* Selected passage *
--*--
I thought Americans hated all modern art, be it painting or music.

The Impressionists remain the most popular movement in the whole of art history. Post-Impressionists such as Gauguin, Van Gogh, Bonnard, Vuillard, etc... are almost equally beloved. Exhibitions of paintings by Matisse, Picasso, Miro, Dali, Klee, Kandinsky, Beckmann, etc... have been more than successful. Even recent exhibitions of work by "Late Modernists" such as Rothko, DeKooning, and Jasper Johns have drawn sizable audiences.

The real problem begins with certain _avant garde_ strains of Post-Modernism rooted in Duchamp and the anti-Art/anti-aesthetic works of Dada.


----------



## PetrB

Aramis said:


> 10 pages and you still didn't get it that it's because Simon Schama explained Rothko on BBC but he didn't explain Stockhausen


Am I culturally deprived because I haven't lived with a television in my home for the last ca. forty years? Do I make up points for having read, "An Embarrassment of Riches?"


----------



## StlukesguildOhio

Over-elaborate and deliberately precious and arcane jargon has always existed...

True

"post-modernist" as a term is in itself so blandly literal and non-committal that it is hardly 'sexy.'

Where does that leave Post-Impressionism and Neo-Expressionism? Honestly, "Post-Modernism" is no more of a blanket term attempting to embrace an incredibly diverse and motley collection of artists and styles than was the term "Modernism".

Anyway, I'm a simple guy (truly) when it comes to philosophy and music / lit / art crit, and the 'style' of language use which seems to grow up on and around them... like barnacles that slow down the ship.

I'm not overly fond of the intentionally hermetic and arcane use of language that often seems geared to mask a lack of any real visual perception or discernment.

...so write me off when it comes to much 'philosophy' about any kind of art, or the criticism and 'theories' which they seem to attract.
--*--
* Information provided *

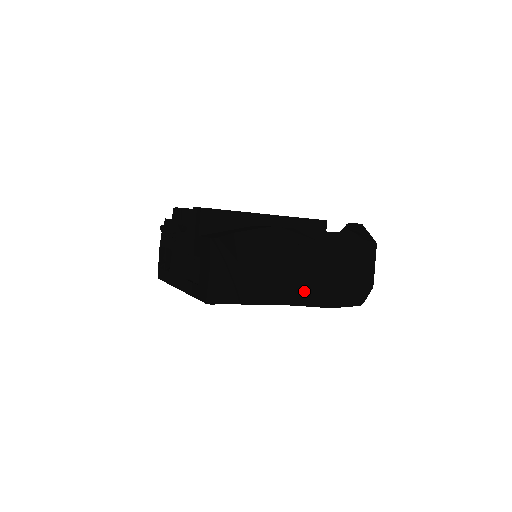
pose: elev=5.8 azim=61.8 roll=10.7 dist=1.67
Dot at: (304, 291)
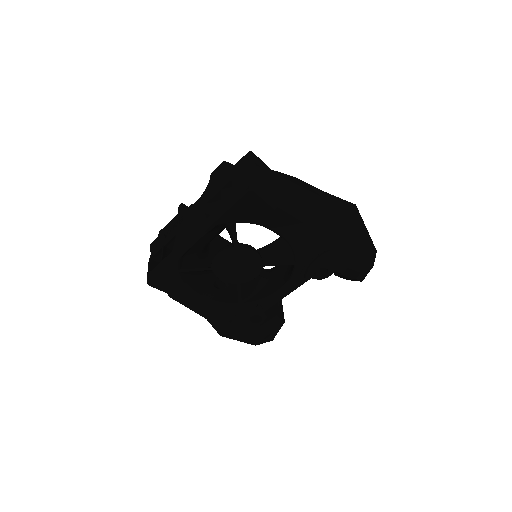
Dot at: (326, 222)
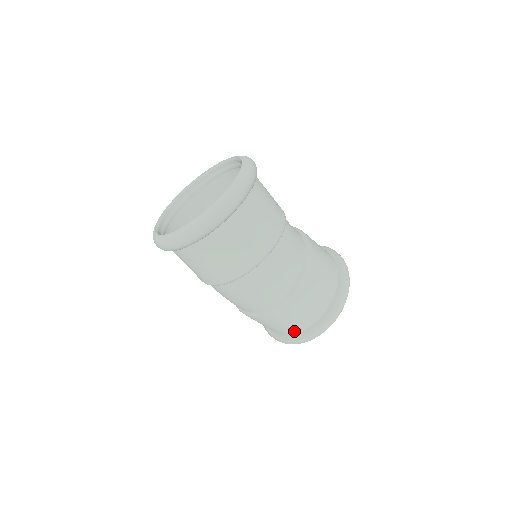
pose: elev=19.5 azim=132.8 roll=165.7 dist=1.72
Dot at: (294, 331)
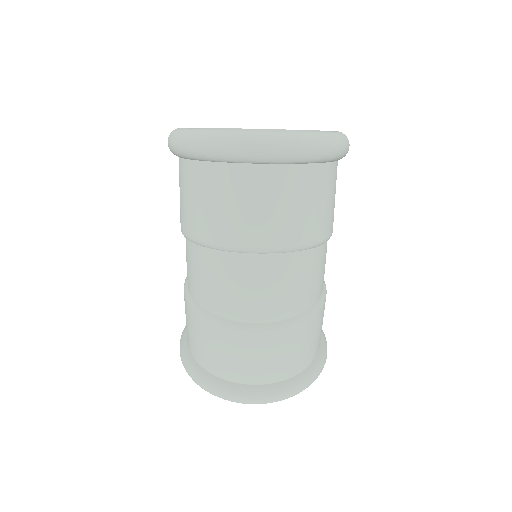
Dot at: (265, 379)
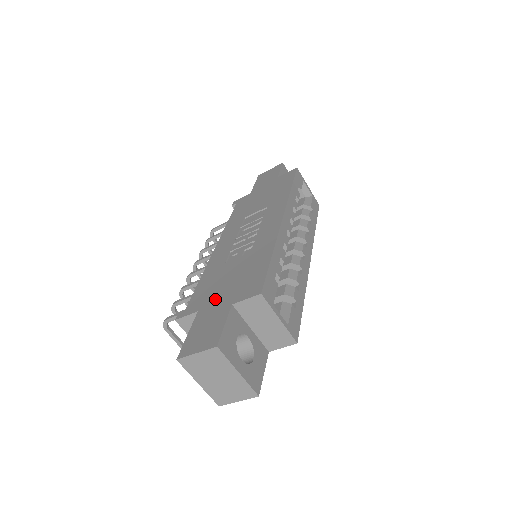
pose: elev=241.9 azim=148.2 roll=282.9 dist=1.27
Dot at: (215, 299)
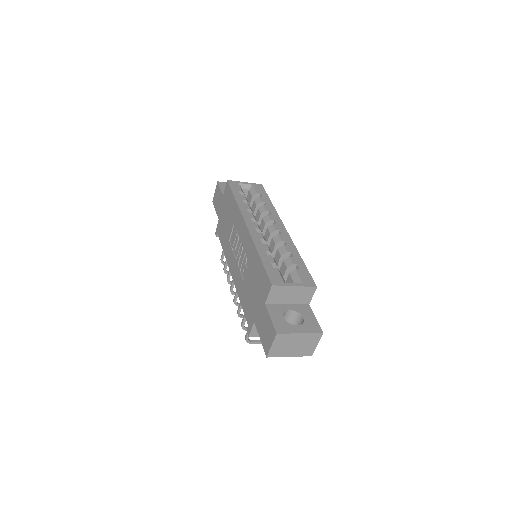
Dot at: (256, 307)
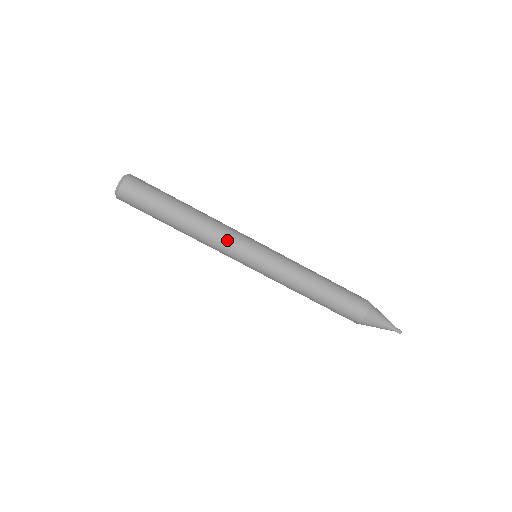
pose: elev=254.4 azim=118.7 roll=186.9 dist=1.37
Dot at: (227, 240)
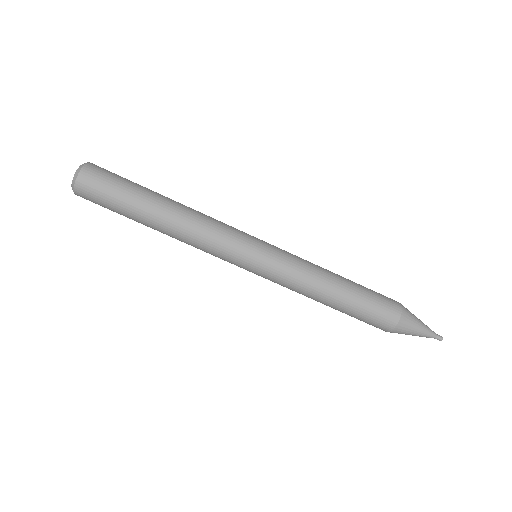
Dot at: (220, 234)
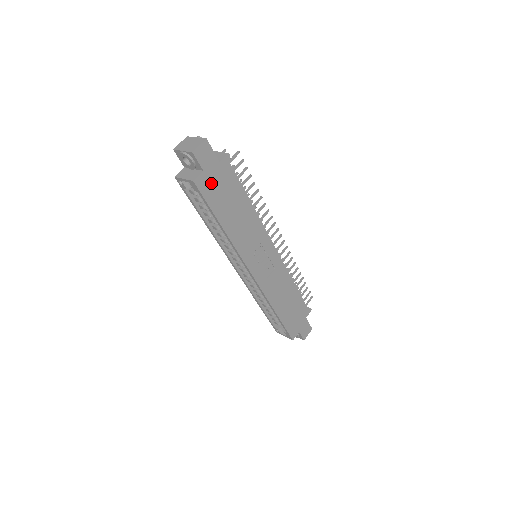
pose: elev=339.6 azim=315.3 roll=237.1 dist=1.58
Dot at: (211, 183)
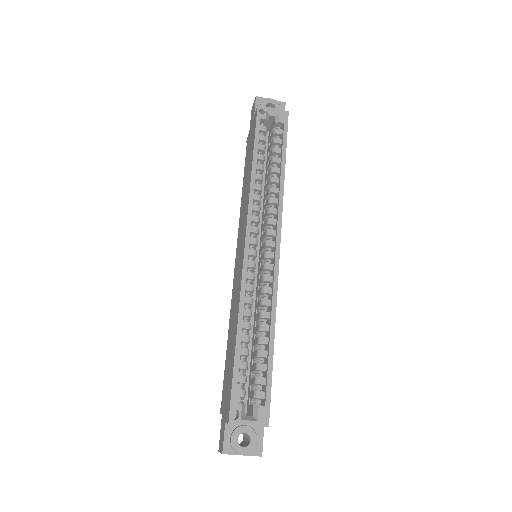
Dot at: occluded
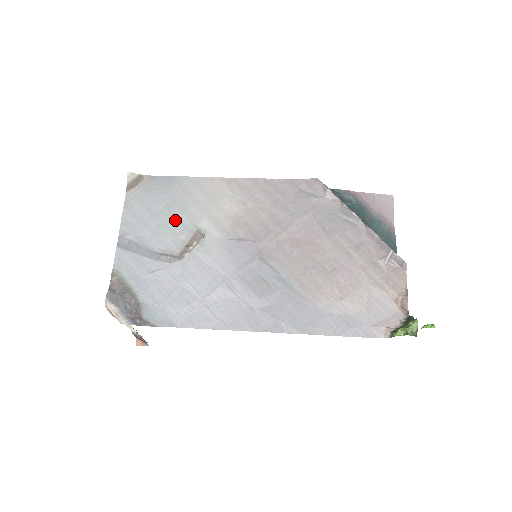
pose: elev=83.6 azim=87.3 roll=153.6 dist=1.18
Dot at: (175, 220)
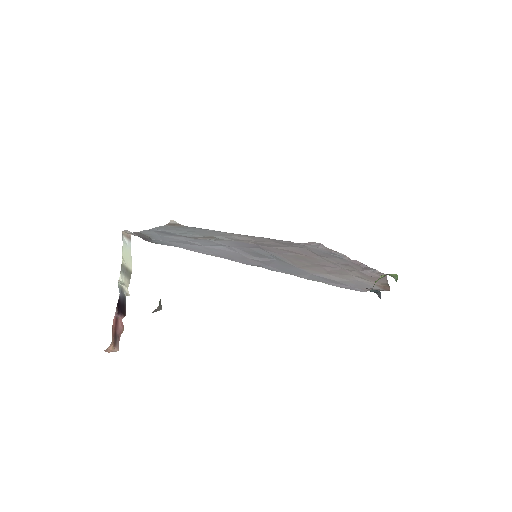
Dot at: (197, 233)
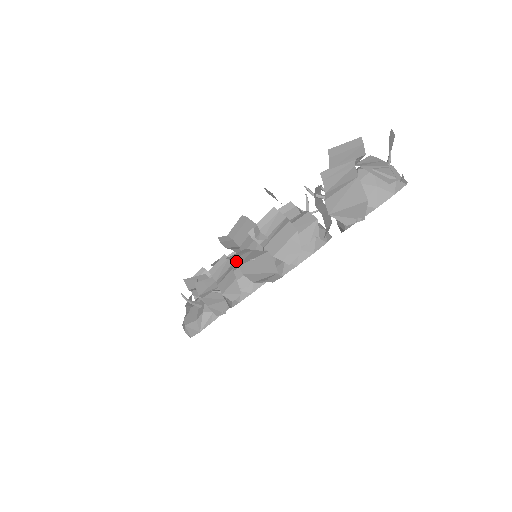
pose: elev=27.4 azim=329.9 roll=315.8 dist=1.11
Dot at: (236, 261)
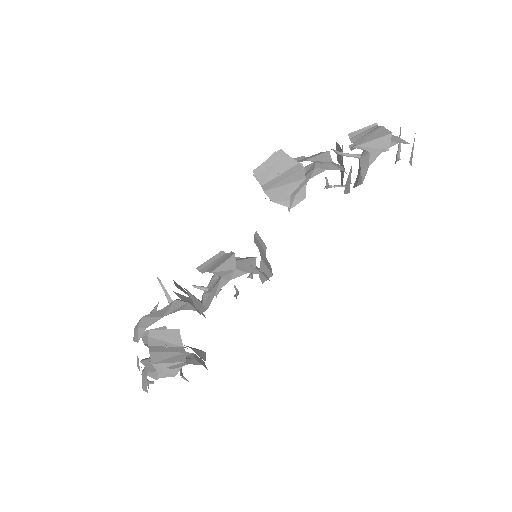
Dot at: (261, 178)
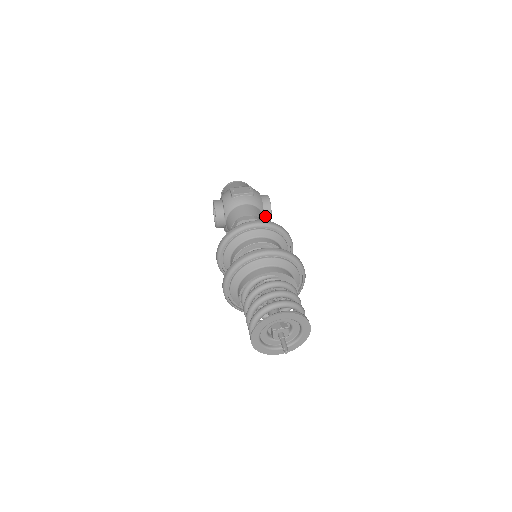
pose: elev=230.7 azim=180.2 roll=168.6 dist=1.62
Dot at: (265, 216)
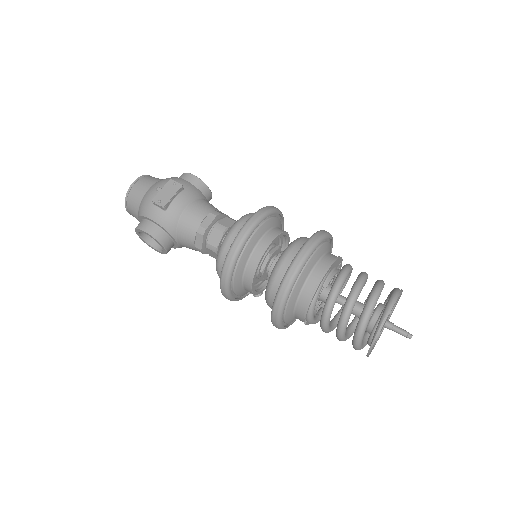
Dot at: occluded
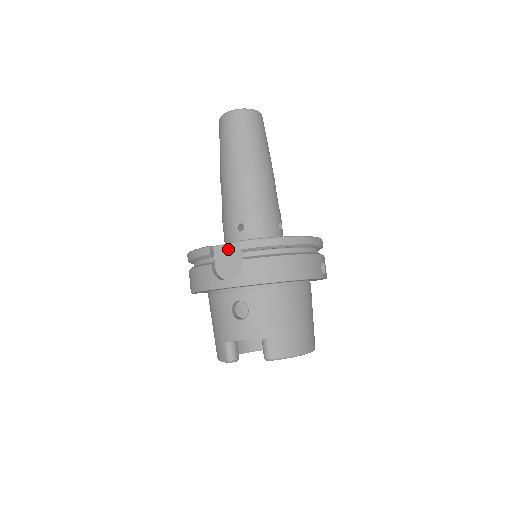
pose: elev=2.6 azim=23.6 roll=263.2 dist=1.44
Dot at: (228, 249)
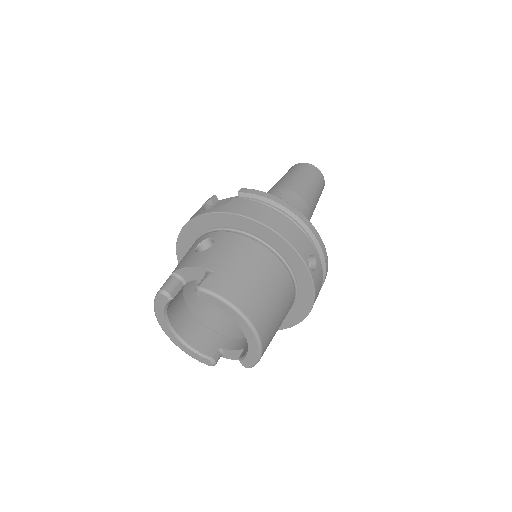
Dot at: (229, 200)
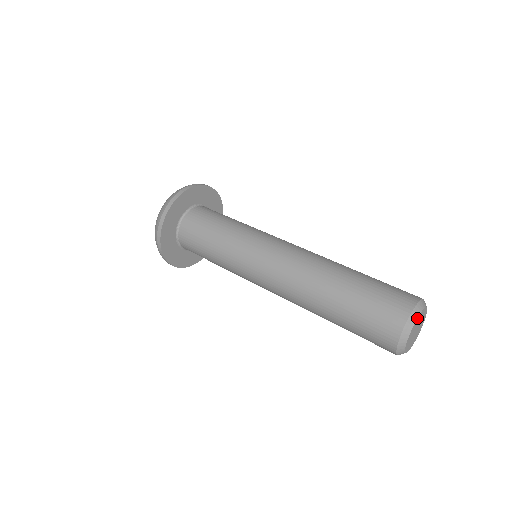
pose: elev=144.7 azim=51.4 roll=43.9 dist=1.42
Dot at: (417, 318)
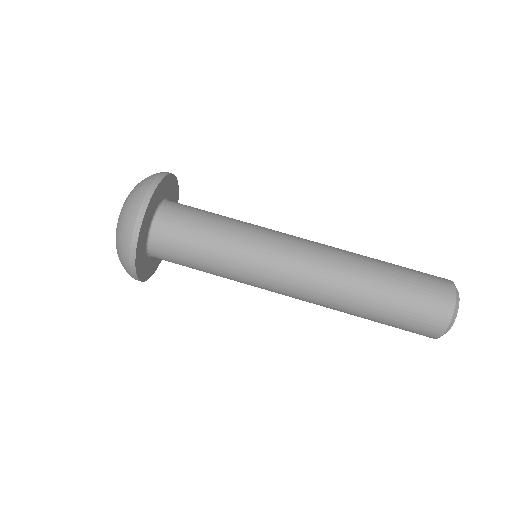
--*--
* Tasks to carry out *
1. In the forum thread on modern art, which movement is said to remain the most popular in the whole of art history?
2. State whether each statement agrees with the forum thread on modern art. Support each yes or no with the deciding words of the thread, quoted exactly.
(a) Rothko is named among the "Late Modernists" whose recent exhibitions drew sizable audiences.
(b) PetrB has lived with a television in his home for the last forty years.
(c) The real problem is traced to strains of Post-Modernism rooted in Duchamp.
3. Continue the forum thread on modern art from the point where it ends.

* Results of the exercise *
1. The Impressionists.

2.
(a) Yes: "Even recent exhibitions of work by "Late Modernists" such as Rothko, DeKooning, and Jasper Johns have drawn sizable audiences."
(b) No: "I haven't lived with a television in my home for the last ca. forty years"
(c) Yes: "strains of Post-Modernism rooted in Duchamp and the anti-Art/anti-aesthetic works of Dada"

3.
As an artist it is somewhat expected that I be aware of these theories, although quite honestly I far prefer the thoughts of "artists" such as Baudelaire, Zola, Wilde, Gautier, Kandinsky, Max Beckmann, Paul Klee, Robert Motherwell, etc...


----------



## PetrB

Woodduck said:


> My God, are you ever right about about concert programs - and the esoteric gobbledegook in CD booklets accompanying new music, complete with diagrams, equations and koans? Don't get me started! I'm glad I took art courses before those dastardly 1970s. Our teacher never asked us to waste precious time "explaining" anything - except perhaps why we weren't busier actually producing art. Such an old-fashioned attitude: put up and shut up.


I went to conservatory to learn piano performance. I later went back to university music departments for more in-depth theory plus composition. I did not attend any of those to become a writer. Otherwise, I learned a hell of a lot; it was all useful to my desires and purposes, too


----------



## StlukesguildOhio

I'm with you. I would only take partial exception to your first statement. Arcane jargon didn't really engulf the art world before modernism, and we don't need The Painted Word to point that out. Just pick up and compare the style of writing in art journals in the early and later years of the 20th century.

I'm with you here. I have a number of much-prized older editions of _Art News_, _Art in America_, _Verve_, etc... in which one might find absolutely brilliant essays by E. H. Gombrich, Roger Fry, Clive Bell, André Malraux, Robert Motherwell, etc... whereas far too much later and contemporary criticism fell under the spell of German and French theorists and confused convoluted and hermetic writing with profundity of thought.

As a young painter in the '60s I would page through these journals and howl with laughter at the pretentious, convoluted, incomprehensible prose which pretended to reveal the deep meaning in the squiggles and blotches I was looking at. Of course, as Wolfe pointed out, the less there was to look at, the more, and more obscure, verbiage was needed to "explain" it.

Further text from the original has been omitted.